There should be an obvious answer to this, but once you step past “it’s the stuff the programs store on disk”, things get a little bit murky. So let’s try to shine some light on it. Here, slightly adapted, is the Merriam-Webster on-line definition of data:
- Data is factual information used as a basis for reasoning, discussion, or calculation
- Data is information output by a sensing device or [biological] organ
- Data is information in numerical form that can be digitally transmitted or processed
What’s clear from this is attempt to nail data, is that the first two definitions are technically surplus to our digital requirements. All factual information can be digitized and all sensory output, whether biological or otherwise, can probably be digitized too. Nevertheless, these definitions usefully point out that data can be analyzed (definition 1), experienced (definition 2) or moved around and processed (definition 3).
From The Dawn of Computing
In the early years, the commercial pay-off from computers was in doing calculations on “structured data,” often in accounting systems, banking systems and insurance systems. Computer data was simple; numeric or alphabetic. There was structured data and there were programs. Programs, which “did all the thinking”, were data too. And the relationship between programs (the smart stuff) and ordinary data was horribly intimate. The program knew the structure of the data and the data files usually held no trace of their own structure.
That was such a bad idea for so many reasons that it soon got fixed. The solution was called a “database.” This introduced a third kind of data, called metadata; the data that defined the structure of a data file (or table.) And that was the only data we had, until those inconvenient IT users barged into the world of computing. We had kept them quiet with endless reams of printed reports – using structured data exclusively, but once the PC appeared and acquired a GUI, the game was up.
The Empowered Ones
Those greedy PC users were mad for every kind of data you can imagine: text, graphics, photos, sound, video. They didn’t just want to update databases, they wanted to write letters, manage spreadsheets, draw diagrams, mess with photos and even play video games. There was no holding them back. You might think this created many other kinds of data, and it did, but technically, it simply created more data types or – a mild innovation – collections of data types.

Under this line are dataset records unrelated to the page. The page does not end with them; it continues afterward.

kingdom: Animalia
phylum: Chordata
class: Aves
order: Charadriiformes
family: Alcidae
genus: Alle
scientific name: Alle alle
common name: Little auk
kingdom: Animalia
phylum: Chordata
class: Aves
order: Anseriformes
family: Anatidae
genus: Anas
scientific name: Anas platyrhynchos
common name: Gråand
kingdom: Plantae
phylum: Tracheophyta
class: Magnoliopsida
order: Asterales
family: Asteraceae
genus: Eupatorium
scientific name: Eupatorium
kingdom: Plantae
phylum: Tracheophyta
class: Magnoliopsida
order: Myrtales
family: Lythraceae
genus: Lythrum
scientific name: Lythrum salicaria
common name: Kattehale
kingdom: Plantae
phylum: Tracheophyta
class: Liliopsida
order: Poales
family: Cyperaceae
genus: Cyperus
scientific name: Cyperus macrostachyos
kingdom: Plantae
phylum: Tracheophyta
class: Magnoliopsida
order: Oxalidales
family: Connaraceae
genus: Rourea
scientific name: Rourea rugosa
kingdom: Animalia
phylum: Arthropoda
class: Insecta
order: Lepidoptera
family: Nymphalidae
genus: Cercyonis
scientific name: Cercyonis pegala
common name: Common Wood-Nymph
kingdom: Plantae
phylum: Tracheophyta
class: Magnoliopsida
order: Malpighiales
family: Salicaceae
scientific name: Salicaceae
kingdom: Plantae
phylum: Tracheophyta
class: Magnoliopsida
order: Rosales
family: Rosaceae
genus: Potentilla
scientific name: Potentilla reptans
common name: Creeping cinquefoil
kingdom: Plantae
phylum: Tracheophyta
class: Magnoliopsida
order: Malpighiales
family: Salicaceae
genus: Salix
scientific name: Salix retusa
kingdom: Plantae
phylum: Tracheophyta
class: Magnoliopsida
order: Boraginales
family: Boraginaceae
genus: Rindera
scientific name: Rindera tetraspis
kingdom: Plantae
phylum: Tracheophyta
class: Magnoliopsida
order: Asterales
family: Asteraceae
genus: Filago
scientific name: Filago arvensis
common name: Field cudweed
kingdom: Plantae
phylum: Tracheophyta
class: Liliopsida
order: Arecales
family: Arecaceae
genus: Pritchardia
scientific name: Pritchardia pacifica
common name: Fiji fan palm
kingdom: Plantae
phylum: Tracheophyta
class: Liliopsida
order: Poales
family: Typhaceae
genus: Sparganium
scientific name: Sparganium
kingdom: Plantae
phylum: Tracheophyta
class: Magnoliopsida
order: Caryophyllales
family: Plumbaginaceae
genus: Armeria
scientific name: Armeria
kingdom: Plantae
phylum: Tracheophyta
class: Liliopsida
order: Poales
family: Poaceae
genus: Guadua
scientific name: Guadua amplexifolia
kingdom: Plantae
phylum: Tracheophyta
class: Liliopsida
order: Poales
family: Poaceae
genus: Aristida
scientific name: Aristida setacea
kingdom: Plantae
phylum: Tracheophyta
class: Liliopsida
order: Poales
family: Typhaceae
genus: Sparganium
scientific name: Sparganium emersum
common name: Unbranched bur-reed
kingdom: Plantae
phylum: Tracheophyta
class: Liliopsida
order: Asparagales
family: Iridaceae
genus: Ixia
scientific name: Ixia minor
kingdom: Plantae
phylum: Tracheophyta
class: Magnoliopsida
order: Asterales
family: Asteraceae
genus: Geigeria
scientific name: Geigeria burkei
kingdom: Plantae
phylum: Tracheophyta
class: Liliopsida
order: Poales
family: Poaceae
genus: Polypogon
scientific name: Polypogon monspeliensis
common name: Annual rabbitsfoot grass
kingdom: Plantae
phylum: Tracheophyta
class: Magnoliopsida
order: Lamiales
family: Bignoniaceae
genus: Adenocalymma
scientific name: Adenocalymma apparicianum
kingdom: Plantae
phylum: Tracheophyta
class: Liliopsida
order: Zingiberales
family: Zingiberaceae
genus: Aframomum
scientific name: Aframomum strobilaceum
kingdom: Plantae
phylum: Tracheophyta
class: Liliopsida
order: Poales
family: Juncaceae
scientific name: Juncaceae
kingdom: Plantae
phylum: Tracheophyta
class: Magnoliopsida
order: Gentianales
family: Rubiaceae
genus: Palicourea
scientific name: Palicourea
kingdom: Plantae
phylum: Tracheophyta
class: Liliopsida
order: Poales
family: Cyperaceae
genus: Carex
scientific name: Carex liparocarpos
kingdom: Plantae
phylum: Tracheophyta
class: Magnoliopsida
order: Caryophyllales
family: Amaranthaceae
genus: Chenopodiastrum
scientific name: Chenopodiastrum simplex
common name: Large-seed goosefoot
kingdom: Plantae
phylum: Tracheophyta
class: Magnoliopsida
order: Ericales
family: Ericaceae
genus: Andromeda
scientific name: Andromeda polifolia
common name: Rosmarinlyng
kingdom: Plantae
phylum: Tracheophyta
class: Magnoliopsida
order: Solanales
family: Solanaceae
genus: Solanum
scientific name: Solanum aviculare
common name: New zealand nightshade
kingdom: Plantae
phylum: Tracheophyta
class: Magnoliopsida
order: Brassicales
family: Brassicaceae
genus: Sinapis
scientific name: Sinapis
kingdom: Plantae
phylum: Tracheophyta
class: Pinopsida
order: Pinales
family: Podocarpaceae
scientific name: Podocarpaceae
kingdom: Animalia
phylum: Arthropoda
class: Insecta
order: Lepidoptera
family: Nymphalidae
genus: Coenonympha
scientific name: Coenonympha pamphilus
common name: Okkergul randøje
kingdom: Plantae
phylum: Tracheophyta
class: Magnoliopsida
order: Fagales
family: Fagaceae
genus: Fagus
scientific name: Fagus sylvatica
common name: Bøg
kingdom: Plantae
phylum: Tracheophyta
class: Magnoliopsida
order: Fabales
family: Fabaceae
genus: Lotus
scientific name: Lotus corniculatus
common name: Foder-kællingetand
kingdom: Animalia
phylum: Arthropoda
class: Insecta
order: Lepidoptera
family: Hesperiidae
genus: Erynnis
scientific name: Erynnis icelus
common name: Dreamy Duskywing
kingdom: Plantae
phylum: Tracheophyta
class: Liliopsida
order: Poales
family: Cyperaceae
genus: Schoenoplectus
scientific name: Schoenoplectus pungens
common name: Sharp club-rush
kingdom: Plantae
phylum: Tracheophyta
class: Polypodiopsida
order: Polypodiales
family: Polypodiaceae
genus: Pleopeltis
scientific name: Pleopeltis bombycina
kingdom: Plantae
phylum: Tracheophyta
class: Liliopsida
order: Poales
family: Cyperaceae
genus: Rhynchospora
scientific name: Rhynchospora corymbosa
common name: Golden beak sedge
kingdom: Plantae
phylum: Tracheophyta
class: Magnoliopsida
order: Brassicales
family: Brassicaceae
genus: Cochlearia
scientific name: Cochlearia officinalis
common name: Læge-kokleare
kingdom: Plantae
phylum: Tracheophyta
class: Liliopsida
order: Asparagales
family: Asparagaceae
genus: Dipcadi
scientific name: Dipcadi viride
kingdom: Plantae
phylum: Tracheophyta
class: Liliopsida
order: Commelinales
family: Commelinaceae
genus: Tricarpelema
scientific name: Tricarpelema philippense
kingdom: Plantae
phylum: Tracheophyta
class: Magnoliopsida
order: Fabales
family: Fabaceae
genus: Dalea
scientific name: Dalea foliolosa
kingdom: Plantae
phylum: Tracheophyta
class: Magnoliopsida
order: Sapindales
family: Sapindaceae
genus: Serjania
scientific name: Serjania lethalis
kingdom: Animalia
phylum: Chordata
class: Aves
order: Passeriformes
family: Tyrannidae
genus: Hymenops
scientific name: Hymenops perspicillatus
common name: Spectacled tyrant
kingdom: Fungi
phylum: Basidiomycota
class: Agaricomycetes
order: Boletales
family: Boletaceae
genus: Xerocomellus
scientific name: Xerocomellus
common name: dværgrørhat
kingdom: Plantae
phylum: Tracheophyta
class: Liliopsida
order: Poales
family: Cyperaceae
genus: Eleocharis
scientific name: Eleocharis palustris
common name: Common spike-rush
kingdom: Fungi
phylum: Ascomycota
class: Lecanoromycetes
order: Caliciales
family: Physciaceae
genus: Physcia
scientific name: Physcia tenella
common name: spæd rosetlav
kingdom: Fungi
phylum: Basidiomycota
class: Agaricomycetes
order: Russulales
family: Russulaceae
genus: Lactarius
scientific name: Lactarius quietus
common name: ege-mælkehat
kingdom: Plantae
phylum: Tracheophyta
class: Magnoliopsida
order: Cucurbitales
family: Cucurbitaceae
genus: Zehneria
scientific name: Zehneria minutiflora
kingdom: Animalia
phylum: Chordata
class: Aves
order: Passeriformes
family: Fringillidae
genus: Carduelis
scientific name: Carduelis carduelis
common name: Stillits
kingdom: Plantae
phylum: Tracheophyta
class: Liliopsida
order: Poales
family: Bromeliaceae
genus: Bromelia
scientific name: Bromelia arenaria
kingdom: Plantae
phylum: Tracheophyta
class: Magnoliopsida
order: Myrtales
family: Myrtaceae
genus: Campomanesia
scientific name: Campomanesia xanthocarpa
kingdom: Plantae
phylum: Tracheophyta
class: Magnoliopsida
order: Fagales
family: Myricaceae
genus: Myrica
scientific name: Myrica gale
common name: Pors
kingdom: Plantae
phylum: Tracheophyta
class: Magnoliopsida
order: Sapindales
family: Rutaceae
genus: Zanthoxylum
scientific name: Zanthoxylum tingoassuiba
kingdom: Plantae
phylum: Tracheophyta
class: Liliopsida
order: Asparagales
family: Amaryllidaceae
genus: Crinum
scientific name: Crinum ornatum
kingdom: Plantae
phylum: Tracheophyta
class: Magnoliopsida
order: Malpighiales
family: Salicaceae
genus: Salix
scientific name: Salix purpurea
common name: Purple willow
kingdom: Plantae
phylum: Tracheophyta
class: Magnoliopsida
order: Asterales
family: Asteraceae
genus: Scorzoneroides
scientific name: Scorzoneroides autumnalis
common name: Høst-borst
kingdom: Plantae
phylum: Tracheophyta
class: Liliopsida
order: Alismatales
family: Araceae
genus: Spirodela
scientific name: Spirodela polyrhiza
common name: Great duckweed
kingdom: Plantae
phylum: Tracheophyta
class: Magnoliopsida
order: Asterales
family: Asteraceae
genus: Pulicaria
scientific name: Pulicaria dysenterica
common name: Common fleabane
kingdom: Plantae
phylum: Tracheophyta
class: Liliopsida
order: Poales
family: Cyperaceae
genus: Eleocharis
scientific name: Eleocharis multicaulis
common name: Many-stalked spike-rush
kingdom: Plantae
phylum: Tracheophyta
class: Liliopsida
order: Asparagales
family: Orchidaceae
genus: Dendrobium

Sound is digitized in a different fashion to an image and that’s different to text. When you digitize information in a new way, you create a new data type. If you bag several data types together, you create a collection. So with the PC there was a massive growth in data for direct consumption by people, but technically, there wasn’t much that was new in the way of data. But something new and important had been added; mark-up instructions. These were instructions on how to present data, on a screen or on the printed page. They were program instructions of a kind; ones that lived with the data. So the raw data, whether it was text or an image, was accompanied by both metadata (defining the data types) and usage information.
Passing It Around
We can complete the whole story by adding in communications, which really means communication between one program and another. Physically, data may be a stream of photons when it is passed as light down a fibre optic cable and it may be waves of electromagnetic radiation when it flies through the ether, but its always a stream of electrons that define digitized data when it eventually meets a program.